Mrs Adams’ sister Kristina Burford locked eyes with a sickly and frail Adams in the dock as she read her victim impact statement.
“The pain of not knowing has been immense,” she said.
“I have sat here in court and listened to Colleen being described as an unstable person so you, Geoffrey Adams, would look like the victim. Colleen was the victim here.
“I feel nothing but hate and contempt for you and your lies and deceit for how you treated my family.
“I will never forgive you for killing my sister.”
Heather Johncock, Mrs Adams sister, said that she never believed her sister would walk out on her children.
“I had the job of explaining to Colleen’s daughters was she was really like and why she would never have left them and what I thought really happened to her,” she said.
“This caused me a lot of hurt and pain to hear the lies that you told them.
“With all the hurt you have placed on me I have never once lied to your daughters.
“What you did you Colleen is unforgivable and has caused me untold pain for the last 47 years.”
Shortly before he was to be sentenced for manslaughter, Adams was diagnosed with an aggressive form of brain cancer.
Within days of the court placing sentencing on a permanent hiatus, Adams died in Yatala Labor Prison.
ZOE FEN
She endured the most physically painful and traumatic experience of her life when she was stabbed and suffered a life-threatening lung puncture, but teenager Zoe Fenn quickly forgave her attacker.
Her best friend and classmate, Amber Brea Rover, had walked up behind her and plunged a long-blade kitchen knife into her back during an afternoon English lesson at Renmark High School in July 2018.

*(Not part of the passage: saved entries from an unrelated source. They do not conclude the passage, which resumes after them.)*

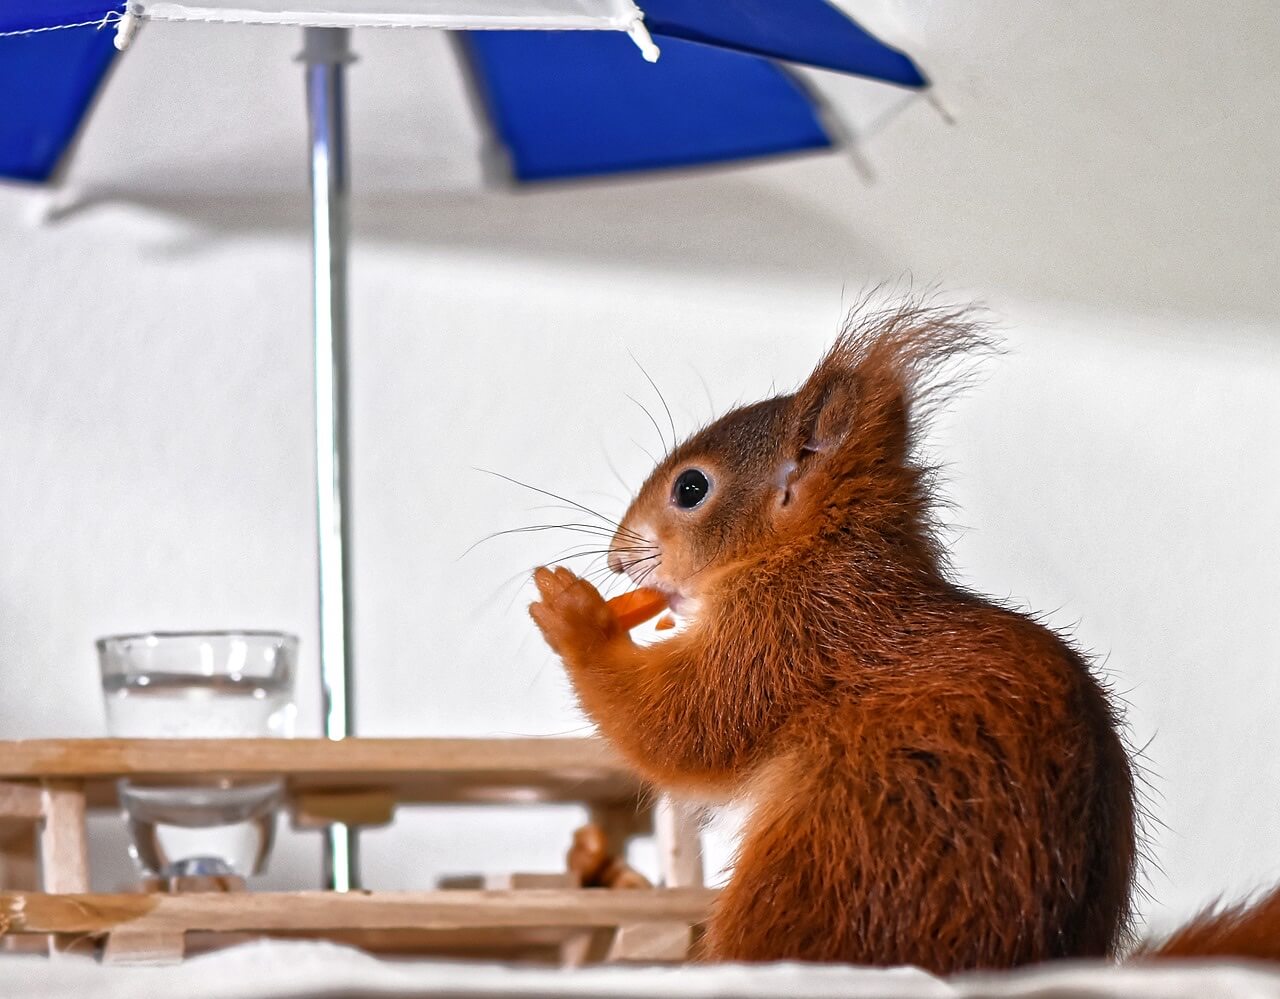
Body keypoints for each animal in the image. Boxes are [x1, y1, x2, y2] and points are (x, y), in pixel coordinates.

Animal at [527, 300, 1280, 973]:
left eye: (690, 488)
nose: (617, 561)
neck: (815, 553)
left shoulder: (794, 636)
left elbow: (689, 724)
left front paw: (577, 617)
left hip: (823, 866)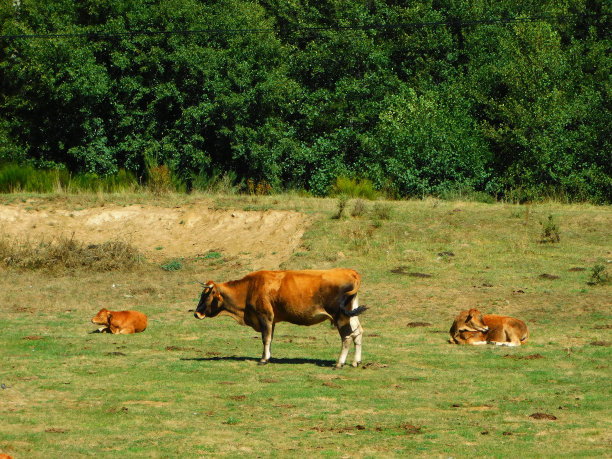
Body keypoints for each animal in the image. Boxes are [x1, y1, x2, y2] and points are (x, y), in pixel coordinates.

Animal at [194, 270, 366, 370]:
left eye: (206, 295)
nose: (196, 313)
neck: (250, 287)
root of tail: (350, 272)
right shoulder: (272, 320)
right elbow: (270, 338)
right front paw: (268, 357)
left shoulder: (265, 316)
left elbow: (266, 338)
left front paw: (263, 359)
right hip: (351, 314)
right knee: (358, 332)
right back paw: (356, 361)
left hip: (341, 317)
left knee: (347, 337)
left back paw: (339, 363)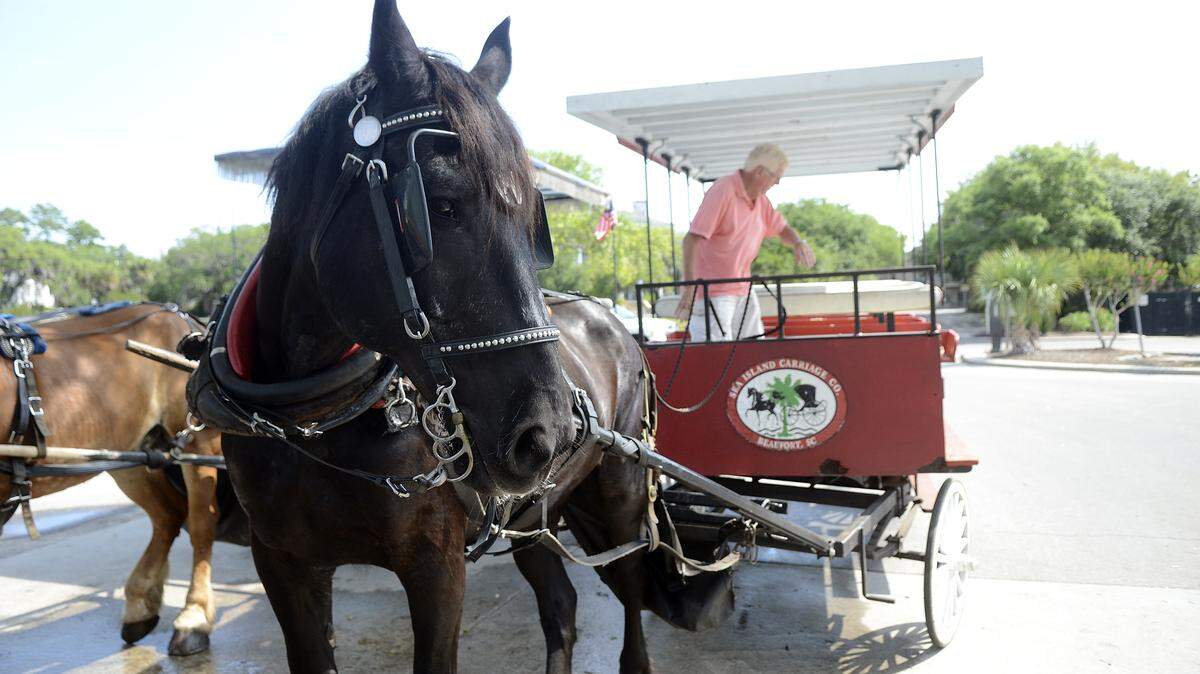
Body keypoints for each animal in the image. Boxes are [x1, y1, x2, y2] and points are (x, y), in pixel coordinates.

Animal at [0, 302, 232, 656]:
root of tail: (181, 316)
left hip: (197, 444)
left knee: (201, 524)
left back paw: (193, 617)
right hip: (129, 457)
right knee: (168, 516)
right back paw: (140, 605)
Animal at [213, 4, 730, 672]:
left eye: (534, 218)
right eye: (440, 205)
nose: (551, 431)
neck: (313, 420)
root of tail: (616, 323)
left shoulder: (436, 563)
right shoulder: (282, 563)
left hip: (618, 493)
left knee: (633, 587)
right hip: (536, 514)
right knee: (561, 606)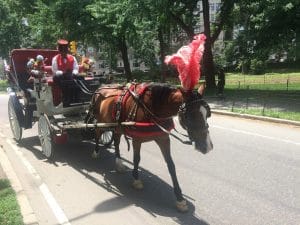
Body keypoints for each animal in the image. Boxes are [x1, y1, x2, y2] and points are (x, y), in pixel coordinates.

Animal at [86, 81, 213, 212]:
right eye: (190, 115)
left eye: (207, 114)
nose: (207, 146)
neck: (152, 108)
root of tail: (101, 87)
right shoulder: (137, 139)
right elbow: (136, 159)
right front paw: (136, 180)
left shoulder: (163, 139)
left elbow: (171, 166)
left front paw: (180, 198)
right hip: (101, 121)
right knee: (97, 133)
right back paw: (96, 152)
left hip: (117, 126)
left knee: (116, 141)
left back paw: (119, 163)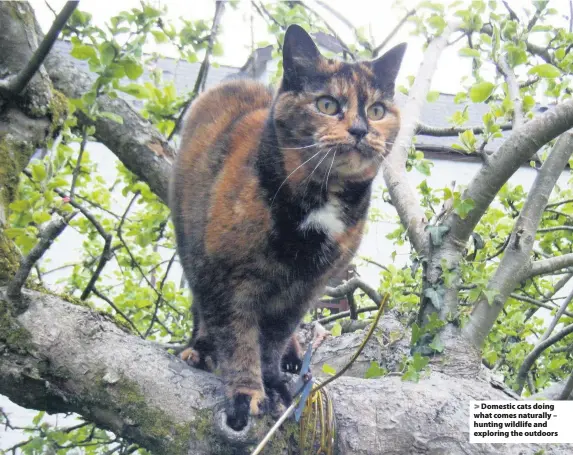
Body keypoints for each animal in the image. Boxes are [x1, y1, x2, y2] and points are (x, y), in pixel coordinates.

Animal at [170, 25, 406, 432]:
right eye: (327, 105)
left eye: (377, 111)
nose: (360, 129)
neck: (321, 199)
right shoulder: (225, 277)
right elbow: (238, 339)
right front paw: (246, 393)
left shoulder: (303, 290)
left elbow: (272, 341)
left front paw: (274, 381)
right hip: (192, 245)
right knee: (201, 309)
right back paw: (198, 348)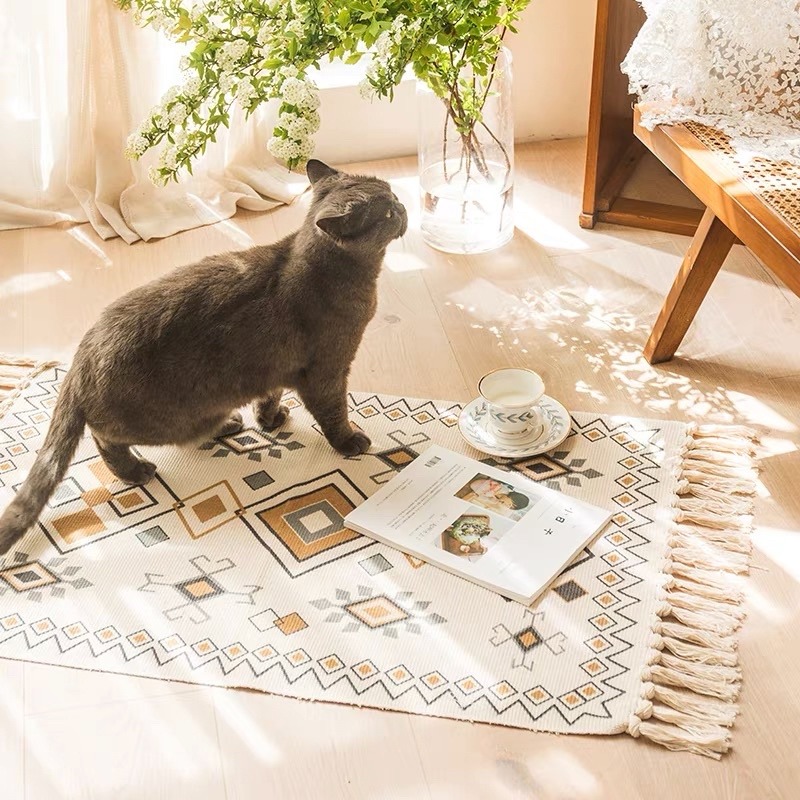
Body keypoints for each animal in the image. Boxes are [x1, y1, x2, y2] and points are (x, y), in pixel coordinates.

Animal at [0, 157, 410, 556]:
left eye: (392, 197)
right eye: (387, 212)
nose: (403, 204)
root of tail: (81, 355)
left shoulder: (274, 367)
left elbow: (270, 394)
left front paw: (271, 420)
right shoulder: (327, 371)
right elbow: (334, 413)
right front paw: (349, 442)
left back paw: (229, 424)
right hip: (170, 419)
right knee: (105, 438)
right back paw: (136, 471)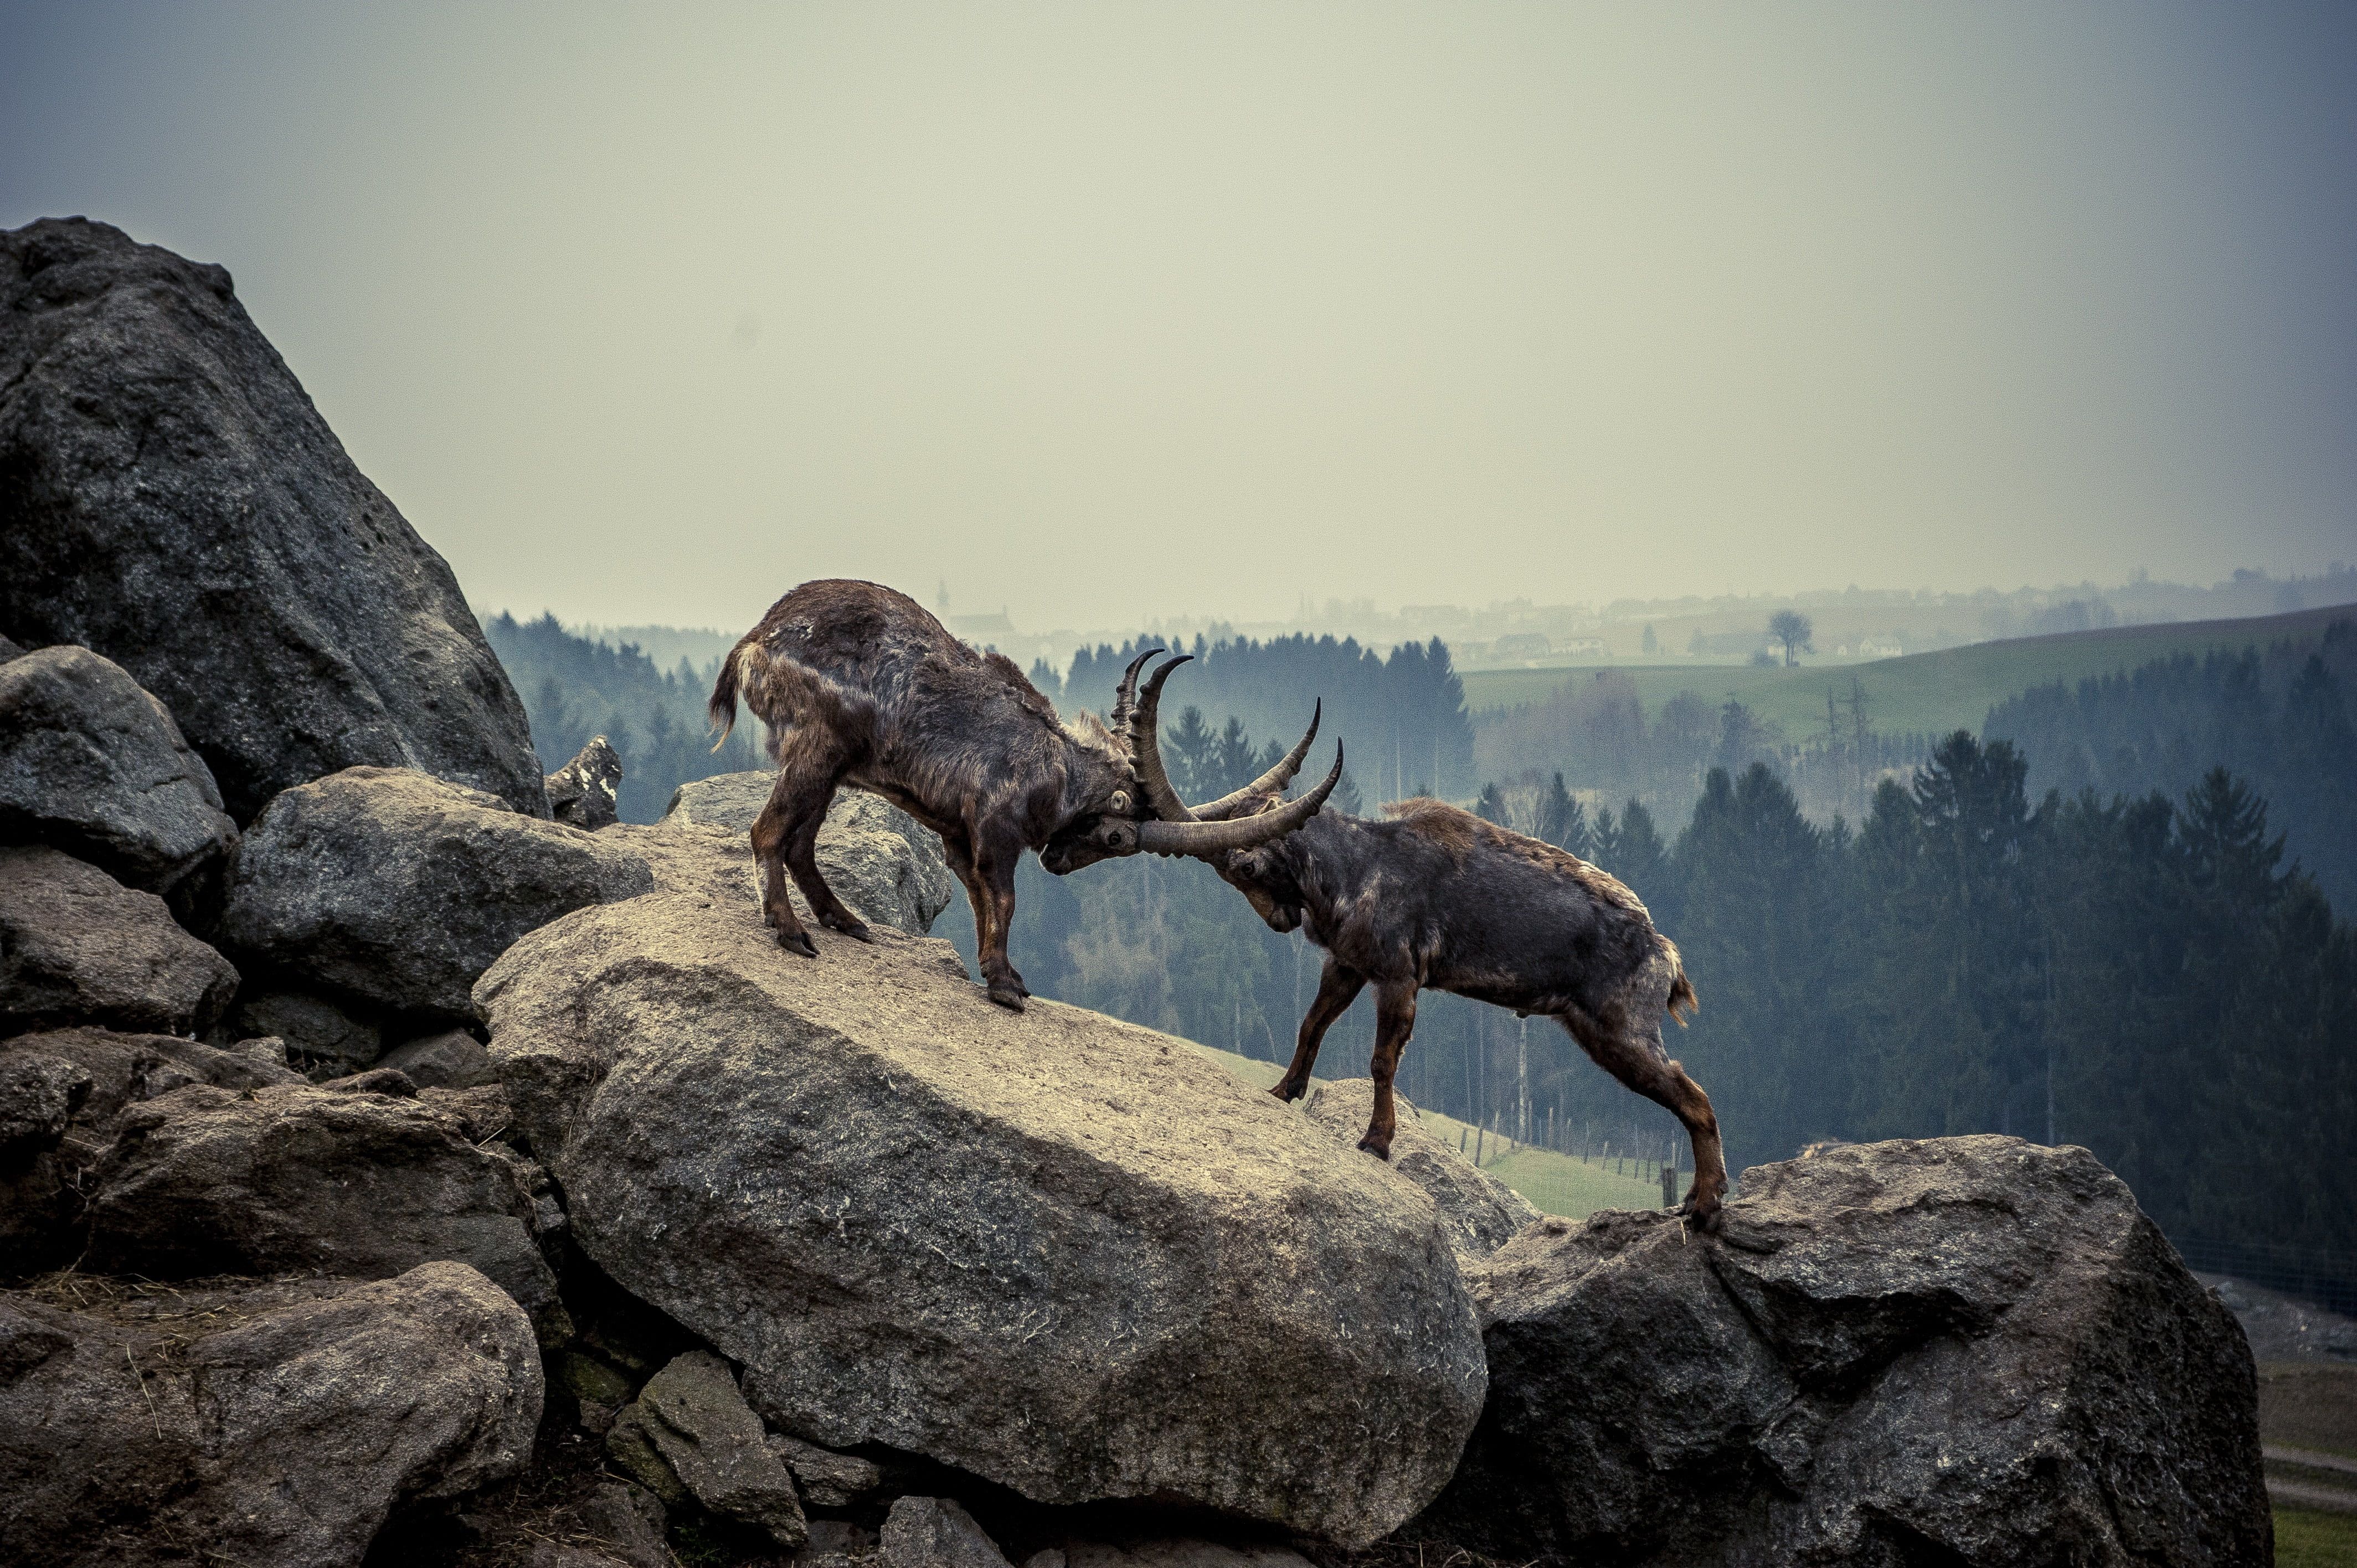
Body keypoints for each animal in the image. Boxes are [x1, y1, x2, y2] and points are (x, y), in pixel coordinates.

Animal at [708, 581, 1340, 1010]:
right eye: (1117, 836)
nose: (1056, 861)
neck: (1056, 766)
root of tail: (752, 644)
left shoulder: (957, 836)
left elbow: (979, 898)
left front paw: (998, 973)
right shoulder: (995, 827)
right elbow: (1005, 899)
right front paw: (1006, 987)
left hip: (832, 767)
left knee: (799, 843)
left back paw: (845, 922)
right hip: (818, 750)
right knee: (767, 832)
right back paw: (790, 932)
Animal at [1196, 788, 1726, 1226]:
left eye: (1248, 868)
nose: (1281, 921)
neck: (1356, 867)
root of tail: (1664, 954)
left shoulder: (1398, 976)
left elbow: (1382, 1061)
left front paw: (1376, 1142)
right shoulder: (1347, 965)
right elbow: (1311, 1025)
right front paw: (1283, 1091)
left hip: (1622, 1031)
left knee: (1696, 1099)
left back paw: (1704, 1205)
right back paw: (1696, 1200)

In her victim impact statement, which she read aloud herself in the District Court a little over a year later, Ms Fenn said despite her painful injuries the bond she shared with Rover was “unbreakable”.
“Amber is still my best friend. That has not changed,” she said.
“The bond this tragic incident has given Amber and I is unbreakable.
“It’s a unique and lifelong friendship which we share that has not changed.”
Rover was found not guilty of a charge of aggravated causing serious harm with intent over the attack because she was deemed mentally incompetent at the time. The court heard that, at the time of the incident, Rover had undiagnosed schizophrenia.
“Those actions weren’t those of my best friend but it was an action of an illness that was unknown,” Ms Fenn said.
With maturity beyond her years, the then 18-year-old said the incident had caused her to change her perspective on life.
“If I could I wouldn’t change anything as Amber has had the chance to get the help she needs and I have grown up so much from this experience,” she said.
“This whole experience has helped me in a weird way to think differently about life.”
After a later hearing, Ms Fenn spoke briefly outside court, describing Rover as an “amazing person”.
“It’s just been about support and forgiveness and just putting yourself out of the situation and seeing how they feel,” she said.
“It’s been hard but I wouldn’t change a thing.”
Judge Jo-Anne Deuter set a limiting term – a period in mental health detention equivalent to a jail term for an offender found mentally incompetent – of five and a half years during a sentencing hearing for Rover in August 2019. Taking into account time already spent in custody, the limiting term was reduced to four years and five months.
During those remarks, Judge Deuter said Ms Fenn’s forgiveness and support of Rover “says a great deal about a strong friendship”.